Dems appear headed for climate, health care wins
‘Inflation Reduction Act’ may do so, but there are dissenters
WASHINGTON — It’s been more than a year in the making and has seen plenty of ups and downs. Now, a Democratic economic package focused on climate and health care faces hurdles but seems headed toward partyline passage by Congress next month.
Approval would let President Joe Biden and his party claim a triumph on top priorities as November’s elections approach. They have not forgotten that they came close to approving a far grander version of the bill last year, only to see Sen. Joe Manchin, D-W.Va., one of their most conservative and contrarian members, torpedo it at the eleventh hour.
This time, Senate Majority Leader Chuck Schumer, D-N.Y., has crafted a compromise package with Manchin, to the surprise of everyone, transforming the West Virginian from pariah to partner.
The 725-page measure is more modest than earlier versions but still checks boxes on issues that make Democrats giddy.
Here’s what they face:
The measure: It would raise $739 billion in revenue over 10 years and spend $433 billion. More than $300 billion would be left for trimming federal deficits.
Those are meaningful cuts in red ink. But they’re tiny compared with the $16 trillion in new debt the nonpartisan Congressional Budget Office estimates will accumulate over the next decade.
The package would save consumers and the government money by curbing prescription drug prices, and it would subsidize private health insurance for millions of people. It would bolster the IRS budget so the tax agency can collect more unpaid taxes.
The plan would foster clean energy and offshore energy drilling, a balance demanded by Manchin, a champion of fossil fuels. It also would collect new taxes from the largest corporations and wealthy hedge fund owners.
New name: It’’s now called the “Inflation Reduction Act,” but will it do that? It certainly could, but there are dissenters.
By one inflation measure the Federal Reserve studies closely, prices jumped 6.8% in June from a year ago, the biggest increase in four decades. That followed government figures showing the economy shrank anew last quarter, fueling recession worries.
“Improved tax collection, drug savings, and deficit reduction would put downward pressure on inflation,” the Committee for a Responsible Federal Budget said Friday. In what passes for a rave review, the bipartisan fiscal watchdog group called the legislation “exactly the kind of package lawmakers should put in place to help the economy in a number of ways.”
“Deficit reduction is almost always inflation-reducing,” Jason Furman, a Harvard University economics professor who was a top economic adviser to President Barack Obama, wrote Friday in The Wall Street Journal. He said the measure would also “reduce inflation by slowing the growth of prescription-drug prices.”
A more sobering assessment came from the University of Pennsylvania’s Penn Wharton Budget Model, which analyzes economic issues.

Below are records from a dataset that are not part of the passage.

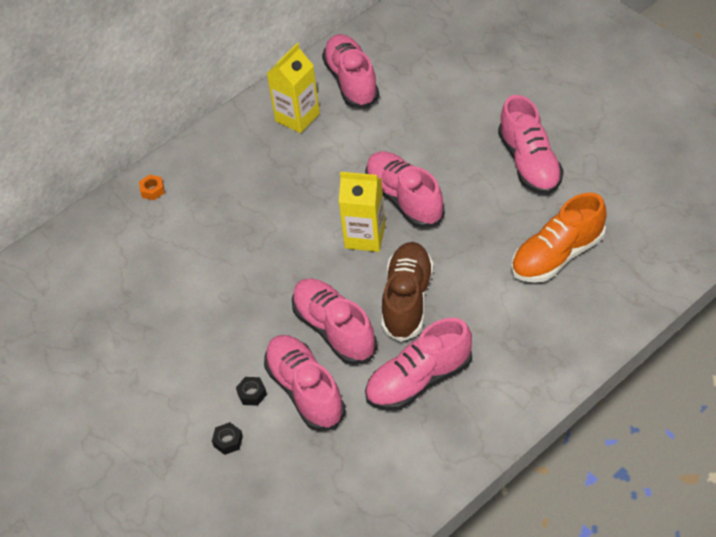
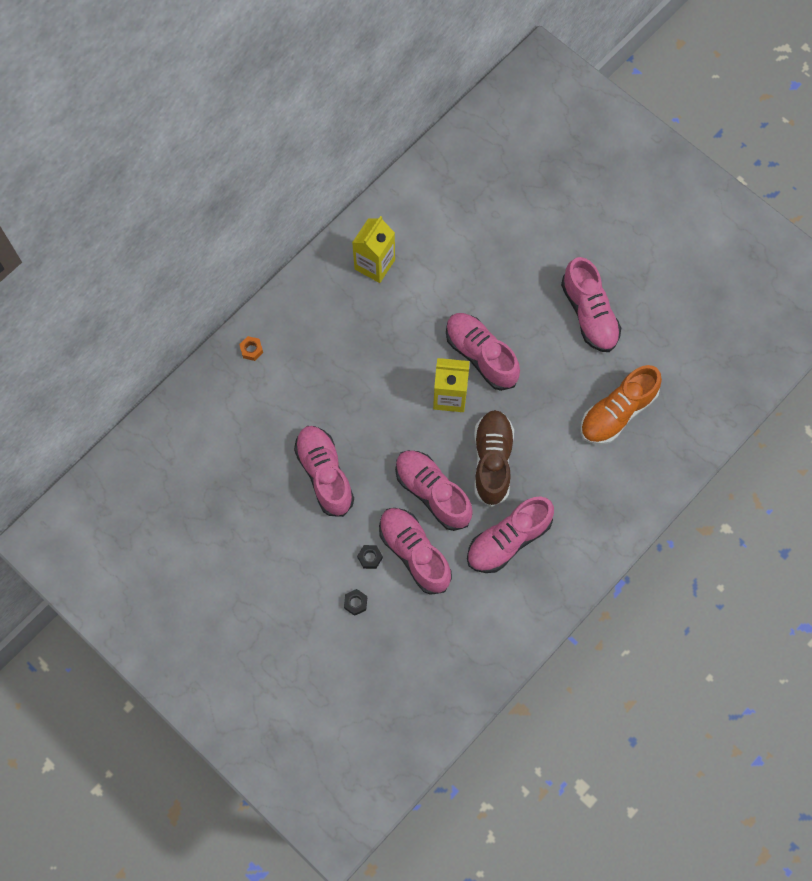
camera: 10 degrees left, 20 degrees up
pink shoe [322,34,379,108] -> pink shoe moved to [294,426,354,517]

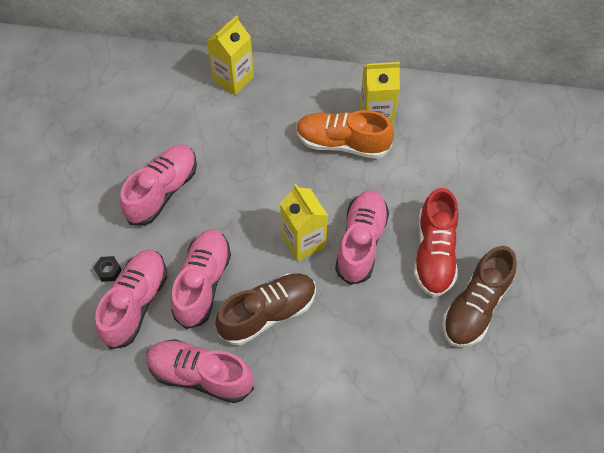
camera: 55 degrees right, 10 degrees down
orange nut [239,336,263,361] -> yellow carton [207,15,254,95]
black nut [344,589,367,616] -> none
pink shoe [561,257,621,352] -> brown shoe [442,246,517,347]
orange shoe [580,365,662,445] -> orange shoe moved to [296,110,394,159]
none -> red shoe [414,188,459,297]

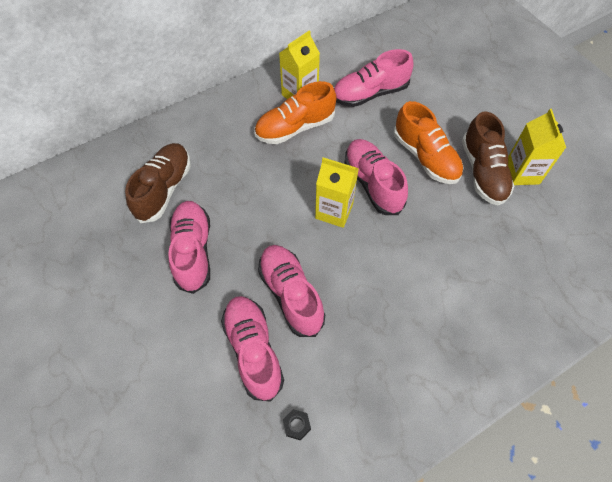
camera: 40 degrees left, 0 degrees up
black nut [94,256,122,282] -> black nut moved to [283,409,311,440]
pink shoe [146,339,254,403] -> pink shoe moved to [334,49,414,107]
yellow carton [207,15,254,95] -> yellow carton moved to [508,109,566,185]
brown shoe [215,274,316,345] -> brown shoe moved to [125,143,191,223]
red shoe [414,188,459,297] -> orange shoe [394,101,463,184]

“The act would very slightly increase inflation until 2024 and decrease inflation thereafter,” the group wrote Friday. “These point estimates are statistically indistinguishable from zero, thereby indicating low confidence that the legislation will have any impact on inflation.”
A chorus of Republicans say the Democrats’ bill would be damaging. Senate Minority Leader Mitch McConnell, R-Ky., calls it “a giant package of huge new job-killing tax hikes, Green New Deal craziness that will kill American energy, and prescription drug socialism that will leave us with fewer new life-saving medicines.”
Prospects: Every Republican seems poised to vote “no.”
Democrats will need all 50 of their own votes in the Senate, where Sen. Kyrsten Sinema, D-Ariz., has yet to state her view.
Democrats can lose no more than four House votes to succeed there. Speaker Nancy Pelosi, D-Calif., said Friday that when the Senate approves the package, “We’ll pass it.”
Schumer wants Senate passage this week. He acknowledged that timeline is “going to be hard” because it will take time for the chamber’s parliamentarian to make sure the bill conforms to Senate rules.
All 50 Democrats, including both independents who support them, will have to show up and vote. That’s not guaranteed.
The latest COVID-19 variant is spreading around the country. The chamber has 33 senators who are 70 years old or more, including 19 Democrats.